Hi, I'm currently completing my first arduino project which involves using stepper motors with an L298 motor driver and an arduino uno board.
I'm using the example arduino code for the stepper motors but, for some reason my motor only rotates about 20° using the default code. If I change the rpm or steps per revolution it doesn't move at all and only vibrates.
Diagram of wiring is attached and code can be found below, any suggestions would be greatly appreciated!
Watch it here:
Code
#include <Stepper.h>
const int stepsPerRevolution = 200; // change this to fit the number of steps per revolution
// for your motor
// initialize the stepper library on pins 8 through 11:
Stepper myStepper(stepsPerRevolution, 8, 9, 10, 11);
void setup() {
// set the speed at 60 rpm:
myStepper.setSpeed(60);
// initialize the serial port:
Serial.begin(9600);
}
void loop() {
// step one revolution in one direction:
Serial.println("clockwise");
myStepper.step(1000);
delay(500);
// step one revolution in the other direction:
Serial.println("counterclockwise");
myStepper.step(-1000);
delay(500);
}
Hello, do yourself a favour and please read How to get the best out of this forum and modify your post accordingly (including code tags and necessary documentation for your ask).
we would need to know what are the electrical requirements of your motor and how you power the system and what YOUR setup looks like exactly.
Using an L298 ought to produce lots of heat and possibly ruining the L298.
Use a driver having current limiting. That motors spec say 1.6 Amp. 12 volt supply ought to give almost 8 Amps, if the power supply hangs on. I think the current limiting in the power supply kicks in.
Be careful, you are feeding the arduino with +5V through the USB, but you are also feeding the arduino with +5V coming from the L298 module because the J5 jumper is connected.
The L298 incompatible with this kind of stepper motor. You need a current controlling stepper driver such as DRV8825.
You may damage the driver or your stepper with this combination.
Thanks for the help, I'm actually just copying a past project using the exact same tools so unless the driver has been damaged by the previous owners I'm fairly sure they're compatible.
How can that be compatible, if the motor specs says 2.7V and you operate it with 12V through a simple H-bridge which will give (nearly) the whole voltage to the coil without limiting the current?
Sorry I'm a arduino noob. So, should I try and limit the power supply voltage to 2.7V? The stepper motor and motor driver must work together (my particular setup may need some adjustment) as I have seen the past project utilise them together.
This is not an arduino problem. It is simply electrical basics. This motor is designed to operate with a current limiting driver.

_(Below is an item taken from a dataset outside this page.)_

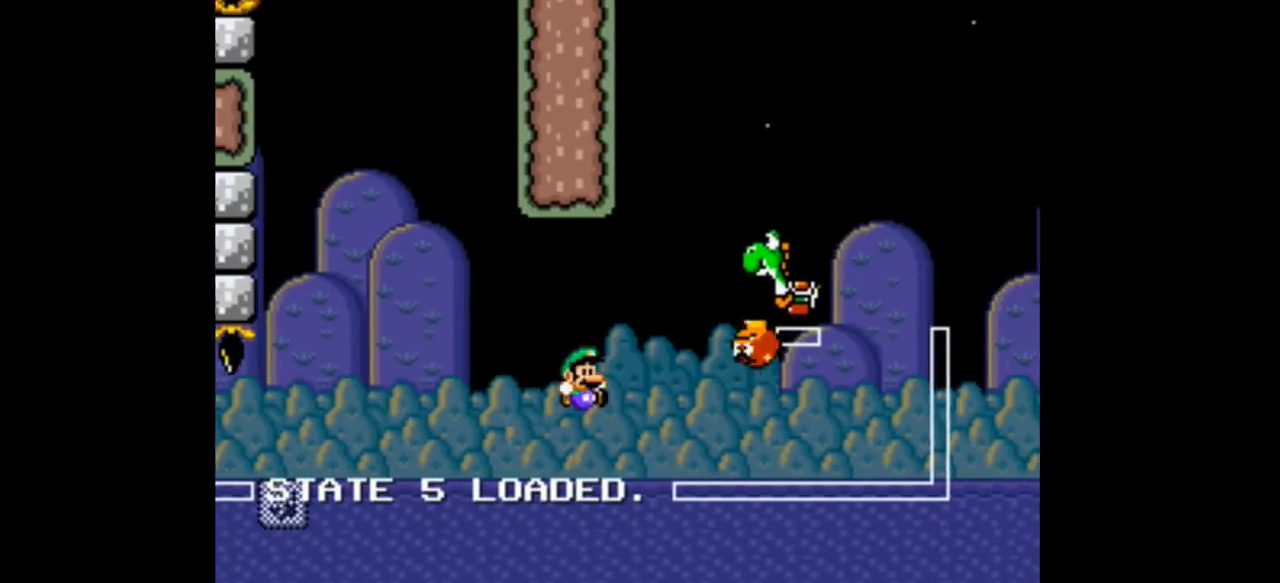
{"dt_ms": 500, "buttons": ["B", "Y", "DPAD_RIGHT"], "events": [[100, "DPAD_LEFT", "up"], [133, "DPAD_RIGHT", "down"], [233, "B", "down"]]}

The L298 cannot do that.
The L298 has a fairly high voltage drop, that must be taken into account.
And the rated current of 1.68A is per coil. So the complete current flow will be twice as much ( when operating with 2.7V at the coils ).
You should switch to a suitable driver or use a stepper with a higher rated voltage.
Its a 1.6 ohm (ie low impedance) stepper, so requires current drive, not voltage drive. You need something like a DRV8825 module to drive this motor, an L298 is completely unsuitable.
Nope, sqrt(2) times as much as coils are driven in quadrature and the nominal current is for one coil full on and the other off. Anyway this isn't really relevant as stepper driver chips do all the work and act as buck converters anyway so the current from the supply is different again... At power up stepper drivers send 71% of nominal current to each winding, corresponding to 45 electrical degrees of quadrature - at least many of the chip's I've used do this (consult datasheet for DRV8825 etc).
Where do you see that in the datasheet of the stepper? It only states 1.68A per phase and both coils engaged in full step. There is nothing with one coil full on and the other off. ( I know the microstep table of the DRV8825, but that's something different. You can see related values of the motor only in the datasheet of the motor ).